The authors noted that several treatments (escitalopram, coenzyme Q10 and nicotinamide adenine dinucleotide (NAD), mildronate) used in ME/CFS can restore endothelial functioning, and suggested that angiotensin receptor blockers (ARBs) might be helpful.

Factors that improve short-chain fatty acids (SCFAs/fermented dietary fiber) may be able improve intestinal integrity. Fat globule membranes (MFGM) and b-glucan have been shown to do the same in mouse studies. B-glucan may also be able to damp down microglial activation in the brain. Fecal transplants haven’t been studied enough, but the early word on them in ME/CFS is pretty good. Metformin may be able to protect the gut barrier.

The authors also believe that a new field of drugs called senotherapeutics (dasatinib, hyperoside, quercetin, fistein, Navitoclax), which target cell death and aging, may present another as yet untested option.

Conclusion

Time will tell if these authors are right, but the encouraging thing is that the new eyes being focused on ME/CFS as a result of long COVID are already fashioning new hypotheses and adding new potential insights and treatment possibilities to the field.

We didn’t know, for instance, that the high Ang II levels found in ME/CFS/POTS might be damaging the mitochondria. While the connection between Ang II and the blood vessels had been made, the possible connection between Ang II and the intestinal barrier had not. Ditto with efferocytosis, telomere attrition, and the idea that the beta-adrenergic autoantibodies that have aroused so much interest in ME/CFS might be being produced in response to bacterial products that have leaked into the blood. Along with these insights came a new set of treatment possibilities.

Long COVID and ME/CFS hypotheses seem to be merging…Will it keep up?

Perhaps the most striking thing about this and other recent hypotheses, though, is a continuing focus on the blood vessels from different research groups.
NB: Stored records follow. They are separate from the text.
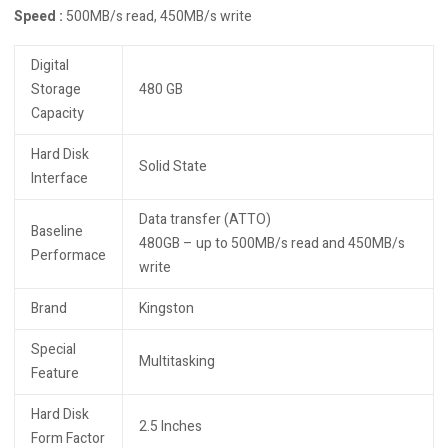
Speed :
500MB/s read, 450MB/s write
Digital
Storage
480 GB
Capacity
Hard Disk
Solid State
Interface
Data transfer (ATTO)
Baseline
480GB – up to 500MB/s read and 450MB/s
Performace
write
Brand
Kingston
Special
Multitasking
Feature
Hard Disk
2.5 Inches
Form Factor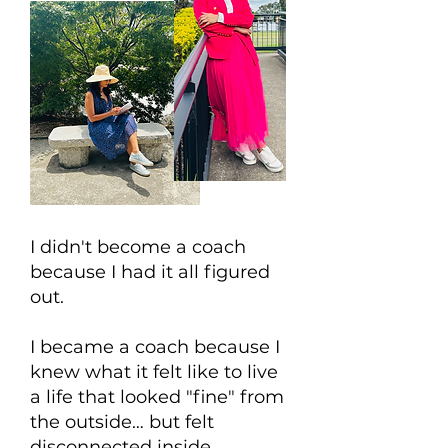
I didn't become a coach
because I had it all figured
out.
I became a coach because I
knew what it felt like to live
a life that looked "fine" from
the outside… but felt
disconnected inside.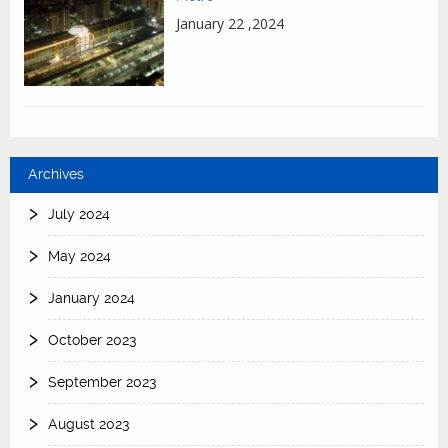
January 22 ,2024
Archives
July 2024
May 2024
January 2024
October 2023
September 2023
August 2023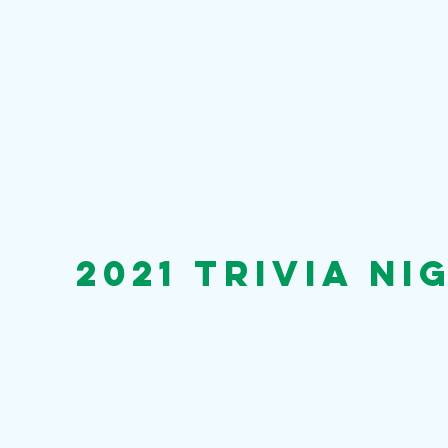
2021 trivia ni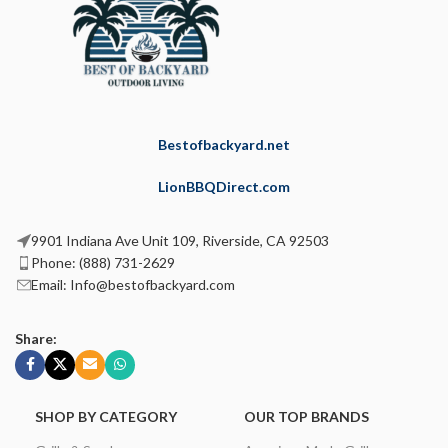
Bestofbackyard.net
LionBBQDirect.com
9901 Indiana Ave Unit 109, Riverside, CA 92503
Phone: (888) 731-2629
Email: Info@bestofbackyard.com
Share:
SHOP BY CATEGORY
OUR TOP BRANDS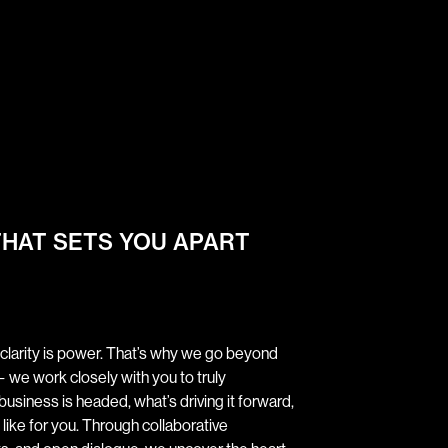
THAT SETS YOU APART
 clarity is power. That’s why we go beyond
 we work closely with you to truly
siness is headed, what’s driving it forward,
like for you. Through collaborative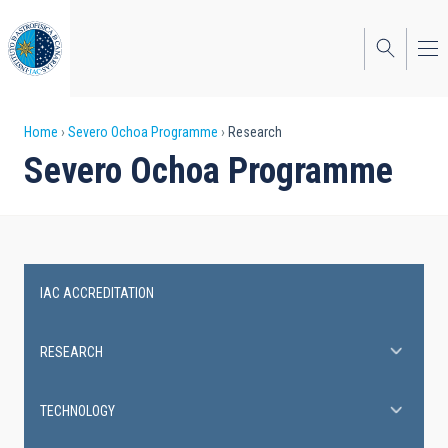
Skip
to
main
content
Breadcrumb
Home
Severo Ochoa Programme
Research
Severo Ochoa Programme
IAC ACCREDITATION
Severo
Ochoa
RESEARCH
Programme
TECHNOLOGY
Fluge and Mella believe autoantibodies are affecting blood vessel functioning via endothelial cell dysfunction. Wirth and Scheibenbogen believe the same, and add in vasodilators, and then potentially link the autoantibodies and the vasodilators to the RAAS paradox.

Systrom’s invasive ME/CFS exercise tests suggest blood vessel problems occur in different subsets of ME/CFS: just before the blood gets to the muscles, and in the veins after it’s left the muscles, something is hampering blood flows. Even Bruce Patterson, who is at this point fully focused on long COVID, believes blood vessel problems are at the very core of that condition.

Has Bruce Patterson Cracked Long COVID?

Time will tell whether nature will, as Robert Phair puts it, brush aside these “beautiful hypotheses” or whether they will stand up to the test of time. It’s encouraging though, to see common themes emerge so very early in the hunt for the cause of long COVID.